Die von dem Göttinger evangelischen Theologen Thomas Kaufmann vorgelegte Studie beschäftigt sich mit der Rezeption der „türkischen Religion“ im deutschsprachigen Raum vornehmlich im Zeitalter der Reformation. Es geht dem Autor dabei, wie er gleich auf der ersten Seite ausführt, „lediglich darum, darzustellen, welche Bilder die christlichen Autoren vom Türken zeichneten, […] was sie unter seiner Religion verstanden“. Dabei dominiert aber deutlich der protestantische zeitgenössische Blick, denn der Autor selbst betont seine protestantische Sicht und seine Möglichkeit, „in protestantischer Unbefangenheit und ohne besondere Exkulpierung“ die Analyse vornehmen zu können. Ob man, wie der Autor, von einer „liberal protestantischen Reflexions- und Religionskultur“ gerade auch in steter Entgegensetzung zum Diskurs von Papst Benedikt XVI. sprechen sollte, scheint dem Rezensenten jedoch fraglich.

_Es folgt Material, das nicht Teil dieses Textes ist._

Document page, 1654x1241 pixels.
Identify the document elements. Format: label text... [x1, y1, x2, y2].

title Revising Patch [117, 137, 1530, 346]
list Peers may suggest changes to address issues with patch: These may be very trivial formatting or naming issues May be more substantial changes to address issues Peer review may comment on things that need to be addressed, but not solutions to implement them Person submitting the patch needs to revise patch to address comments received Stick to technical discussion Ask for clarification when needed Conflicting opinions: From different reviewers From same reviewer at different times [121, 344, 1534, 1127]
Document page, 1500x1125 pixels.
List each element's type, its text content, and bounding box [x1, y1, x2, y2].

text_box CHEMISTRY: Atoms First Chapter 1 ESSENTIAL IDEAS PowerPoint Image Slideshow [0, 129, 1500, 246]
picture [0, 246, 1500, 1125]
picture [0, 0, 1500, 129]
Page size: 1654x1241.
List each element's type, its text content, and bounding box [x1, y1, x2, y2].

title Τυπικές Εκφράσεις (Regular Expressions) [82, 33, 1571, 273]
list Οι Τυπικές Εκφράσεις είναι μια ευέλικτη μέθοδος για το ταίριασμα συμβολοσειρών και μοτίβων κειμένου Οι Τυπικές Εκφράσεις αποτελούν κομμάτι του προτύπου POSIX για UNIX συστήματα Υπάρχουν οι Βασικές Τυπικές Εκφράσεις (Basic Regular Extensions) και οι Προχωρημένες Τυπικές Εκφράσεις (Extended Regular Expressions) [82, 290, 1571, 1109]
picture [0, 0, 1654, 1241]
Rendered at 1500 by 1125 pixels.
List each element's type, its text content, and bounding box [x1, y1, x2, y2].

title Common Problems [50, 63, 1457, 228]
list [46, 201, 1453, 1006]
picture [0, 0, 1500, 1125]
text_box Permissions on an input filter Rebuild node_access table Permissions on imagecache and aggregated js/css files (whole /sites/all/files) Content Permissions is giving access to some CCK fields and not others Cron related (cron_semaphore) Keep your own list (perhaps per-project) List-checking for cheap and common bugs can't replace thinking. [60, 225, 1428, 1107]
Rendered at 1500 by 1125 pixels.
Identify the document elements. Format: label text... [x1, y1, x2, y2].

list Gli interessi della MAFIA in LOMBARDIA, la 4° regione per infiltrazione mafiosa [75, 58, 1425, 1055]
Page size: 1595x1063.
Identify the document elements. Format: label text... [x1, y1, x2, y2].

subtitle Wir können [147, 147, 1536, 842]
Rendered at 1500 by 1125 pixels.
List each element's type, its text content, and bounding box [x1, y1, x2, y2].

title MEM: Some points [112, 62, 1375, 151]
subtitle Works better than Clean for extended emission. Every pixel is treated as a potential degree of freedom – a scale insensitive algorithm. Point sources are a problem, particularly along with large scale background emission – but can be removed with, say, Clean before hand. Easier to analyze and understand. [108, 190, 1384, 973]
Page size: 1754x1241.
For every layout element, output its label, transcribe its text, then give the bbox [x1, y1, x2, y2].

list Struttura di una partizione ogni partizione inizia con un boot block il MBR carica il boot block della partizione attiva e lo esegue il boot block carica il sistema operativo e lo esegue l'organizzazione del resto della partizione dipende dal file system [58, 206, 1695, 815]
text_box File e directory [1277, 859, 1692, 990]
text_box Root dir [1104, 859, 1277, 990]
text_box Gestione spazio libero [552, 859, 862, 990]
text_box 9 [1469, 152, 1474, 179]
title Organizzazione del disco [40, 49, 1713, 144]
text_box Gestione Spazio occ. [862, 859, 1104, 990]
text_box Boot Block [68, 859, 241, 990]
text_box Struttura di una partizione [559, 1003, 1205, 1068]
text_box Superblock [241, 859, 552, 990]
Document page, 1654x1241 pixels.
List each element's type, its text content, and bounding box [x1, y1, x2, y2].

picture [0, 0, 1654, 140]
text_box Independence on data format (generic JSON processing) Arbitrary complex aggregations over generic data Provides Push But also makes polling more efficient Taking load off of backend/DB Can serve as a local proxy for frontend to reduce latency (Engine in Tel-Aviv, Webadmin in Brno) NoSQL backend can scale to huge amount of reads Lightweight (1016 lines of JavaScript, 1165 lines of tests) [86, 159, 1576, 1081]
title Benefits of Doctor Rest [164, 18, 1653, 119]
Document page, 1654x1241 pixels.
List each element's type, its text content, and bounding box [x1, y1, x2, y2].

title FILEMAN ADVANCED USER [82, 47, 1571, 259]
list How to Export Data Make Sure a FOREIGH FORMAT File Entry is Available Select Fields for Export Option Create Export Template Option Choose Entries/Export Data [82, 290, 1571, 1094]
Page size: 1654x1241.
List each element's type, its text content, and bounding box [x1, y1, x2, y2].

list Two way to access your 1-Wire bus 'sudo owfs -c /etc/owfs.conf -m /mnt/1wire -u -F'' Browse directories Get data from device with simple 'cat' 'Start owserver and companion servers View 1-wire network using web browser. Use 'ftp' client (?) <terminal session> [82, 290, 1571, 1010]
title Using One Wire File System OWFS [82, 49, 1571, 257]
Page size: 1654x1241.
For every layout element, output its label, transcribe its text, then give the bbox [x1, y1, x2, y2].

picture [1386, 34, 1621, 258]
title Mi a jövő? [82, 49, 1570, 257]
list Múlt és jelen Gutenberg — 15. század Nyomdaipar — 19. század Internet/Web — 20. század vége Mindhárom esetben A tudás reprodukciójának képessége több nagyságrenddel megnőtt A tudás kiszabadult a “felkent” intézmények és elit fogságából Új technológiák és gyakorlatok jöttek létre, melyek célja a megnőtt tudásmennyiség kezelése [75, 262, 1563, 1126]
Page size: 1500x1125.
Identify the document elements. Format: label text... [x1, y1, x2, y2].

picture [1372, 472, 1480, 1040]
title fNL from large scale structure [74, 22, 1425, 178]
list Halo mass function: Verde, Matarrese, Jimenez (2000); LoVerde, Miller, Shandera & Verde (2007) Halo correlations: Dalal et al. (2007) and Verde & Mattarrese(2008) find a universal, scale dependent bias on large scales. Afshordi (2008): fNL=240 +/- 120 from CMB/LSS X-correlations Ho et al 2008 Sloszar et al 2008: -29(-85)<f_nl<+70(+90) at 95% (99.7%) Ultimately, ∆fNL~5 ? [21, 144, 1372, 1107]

Das Werk gliedert sich in acht Hauptkapitel von insgesamt 66 Seiten, einen umfangreichen Bildteil von 33 Seiten und schließlich den sehr umfassenden Anmerkungsapparat von 130 Seiten. Damit ist auch schon die Vorgehensweise charakterisiert: Der darstellende Teil konzentriert sich auf die Hauptaussagen („um den Hauptgedanken tetisch knapp zu halten und den Haupttext […] zu entlasten“ – S. 7), der von einem sehr kenntnisreichen und viel Literatur umfassenden Anmerkungsteil begleitet wird. Aufgrund der damit gegebenen Kürze des Haupttextes kann man die wichtigen Punkte schnell erfassen.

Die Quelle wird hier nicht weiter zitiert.